Sunday thoughts (10)

Faith is sassy. It wears a smile. It’s similar to confidence, except that it’s not confidence in your own characteristics and abilities, but in Gods. It’s similar but with another source. A better source, an unending one. And faith does not contain fear, it’s not passivity in fear of disappointing God, it leads to activity together with Him and for Him, in confidence in who He is and confidence in who He has created us to be in His kingdom. It’s walking and acting and creating, it’s choices and future and an ability to dig into whatever we’re feeling today, because we have an unquenchable hope for the future.

Sunday thoughts (8)

I read somewhere recently: 

“Christ didn’t die for your dreams, he died for your sins.”

And it’s so true. Let’s precede this with saying that of course God has a calling for your life, and of course he has amazing things he wants to lead you into, and dreams he has put into your heart.
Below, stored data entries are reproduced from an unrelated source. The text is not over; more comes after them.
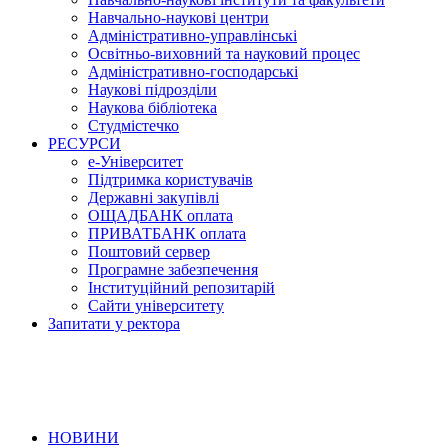
Навчально-наукові центри
Адміністративно-управлінські
Освітньо-виховний та науковий процес
Адміністративно-господарські
Наукові підрозділи
Наукова бібліотека
Студмістечко
РЕСУРСИ
е-Університет
Підтримка користувачів
Державні закупівлі
ОЩАДБАНК оплата
ПРИВАТБАНК оплата
Поштовий сервер
Програмне забезпечення
Інституційний репозитарій
Сайти університету
Запитати у ректора
НОВИНИ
But he did not die for you to finally be able to get on that airplane and live that lifestyle you’ve always wanted to. He did not die for you to finally have that new job opportunity, savings account or success. Christ died for your sins. He died for you to be a new creation, pure and blameless, whether you’re in a minimum wage job or have an office with a skyline view. The main thing he died to bring you into is himself. Away from damnation and into eternity. That’s what we have waiting for us, that’s the life we have, changed and free, at a fancy restaurant patio or out on the streets. 

Continuation of prev. post (and Sunday thoughts (7))

And here’s the thing, I stood close to it, leaning on the window pane. But I wanted to sit down. If I turned around there was the square of light, reflected on the sloped ceiling next to our kitchen table. And so I straightened up, and the sun was not on me anymore, and it was dark. But then I went and sat down on a kitchen chair and there it was again, bright and golden, filling up my whole field of vision even when I closed my eyes. And it was so stupid, I thought, to think that the sun would be less bright here. Maybe the sun is so bright in itself that it will still be quite bright, even if you move ten meters further away. And I think I do that all the time with God, feel like I’m moving further away, but truth is that I just need to sit down in the light and it won’t matter that much whether I’m ten meters further away or closer. Maybe I just need to stop worrying about the darkness and come to the light in the first place.

Sunday thoughts (3)

Our minds need to shift. To conquer anxiety and defeat depression: we need to add faith to our hope. (Some of us are good at hope, because we have had no other choice.) It means in every defeat you’ll stand back up again.

But faith means living in the victory – when you’ve decided what you believe; about God, about yourself, about situations – it’s the active choice to stick with that in any given moment. So much will depend on what you dare to believe.